§ **Jobs**:
A. For each statement below, decide whether it agrees with the project description, answering yes or no and quoting the words of the description that decide it: (i) The scraper URLs would have to be changed to target another institution; (ii) Playwright browsers are needed for every ingest command; (iii) Comparisons across multiple institutions are already supported.
B. Duplicate everything in the project description from "Changing the target" down to "institution's nonprofit entities.".

§ **Provided text**:
University of Delaware administrative cost benchmarking using public data (IRS 990, IPEDS, BLS CPI-U). Ingests data into a local DuckDB database and serves an interactive Dash dashboard for analysis.

Scope

This project is currently scoped to the University of Delaware as a single institution. It tracks:

  • Executive compensation from IRS 990 Schedule J filings by the University of Delaware (EIN 516000297) and UD Research Foundation (EIN 516017306)
  • Administrative cost ratios from IPEDS finance surveys (expenses by function, staffing levels, enrollment)
  • Endowment performance and philanthropic giving from IPEDS F2 (FASB) financial data
  • Administrative headcount via web scraping, currently focused on the College of Engineering line management (COE Central, department offices) and the Provost's Office

Changing the target institution

The institution scope is controlled by constants in src/admin_analytics/config.py:

  • UD_UNITID = 130943 -- IPEDS institution identifier. Change this to target a different institution. Look up UNITIDs at the IPEDS Data Center.
  • UD_EINS = [516000297, 516017306] -- IRS Employer Identification Numbers for 990 filings. Update these to the EINs of the target institution's nonprofit entities.

All IPEDS loaders accept a unitid_filter parameter. The scraper URLs in src/admin_analytics/scraper/directory.py are UD-specific and would need to be updated for a different institution.

Multi-institution comparisons (AAU peers, Carnegie peers) are planned for a future phase.

Prerequisites

  • Python 3.11+
  • uv package manager
  • Playwright browsers (only needed for the scrape command)

Setup

# Clone and install
git clone <repo-url>
cd AdminAnalytics
uv sync

# Install Playwright browsers (optional, only for scraping)
uv run playwright install chromium

Ingesting Data

Load data from public sources into the local DuckDB database (data/admin_analytics.duckdb).

# Ingest everything (IPEDS + IRS 990 + CPI + scraper)
uv run admin-analytics ingest all

# Or ingest individual sources
uv run admin-analytics ingest ipeds --year-range 2005-2024
uv run admin-analytics ingest irs990 --year-range 2019-2025
uv run admin-analytics ingest cpi
uv run admin-analytics ingest scrape

Use --force on any command to re-download files that already exist locally.

Downloaded files are stored in data/raw/ (gitignored).

Launching the Dashboard

uv run admin-analytics dashboard

Opens at http://localhost:8050. Use --port to change the port, or --host 0.0.0.0 for network access (e.g. over Tailscale).

§ **Provided material**:
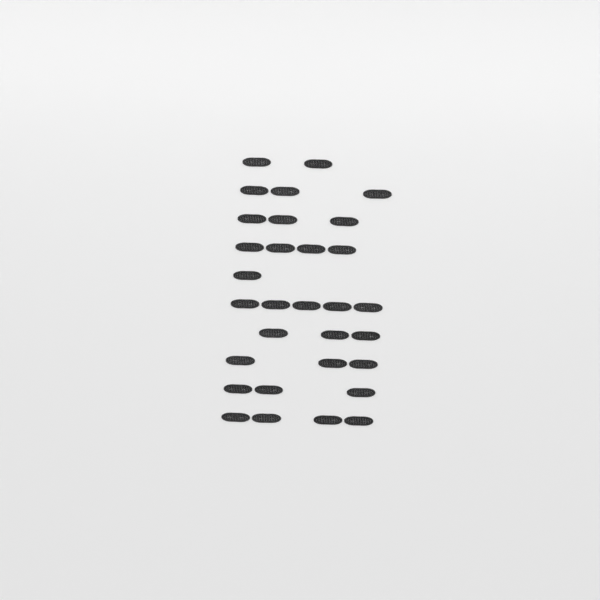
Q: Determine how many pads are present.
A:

§ **Complete answers**:
A.
(i) Yes: "are UD-specific and would need to be updated for a different institution"
(ii) No: "only needed for the scrape command"
(iii) No: "Multi-institution comparisons (AAU peers, Carnegie peers) are planned for a future phase."

B.
Changing the target institution

The institution scope is controlled by constants in src/admin_analytics/config.py:

  • UD_UNITID = 130943 -- IPEDS institution identifier. Change this to target a different institution. Look up UNITIDs at the IPEDS Data Center.
  • UD_EINS = [516000297, 516017306] -- IRS Employer Identification Numbers for 990 filings. Update these to the EINs of the target institution's nonprofit entities.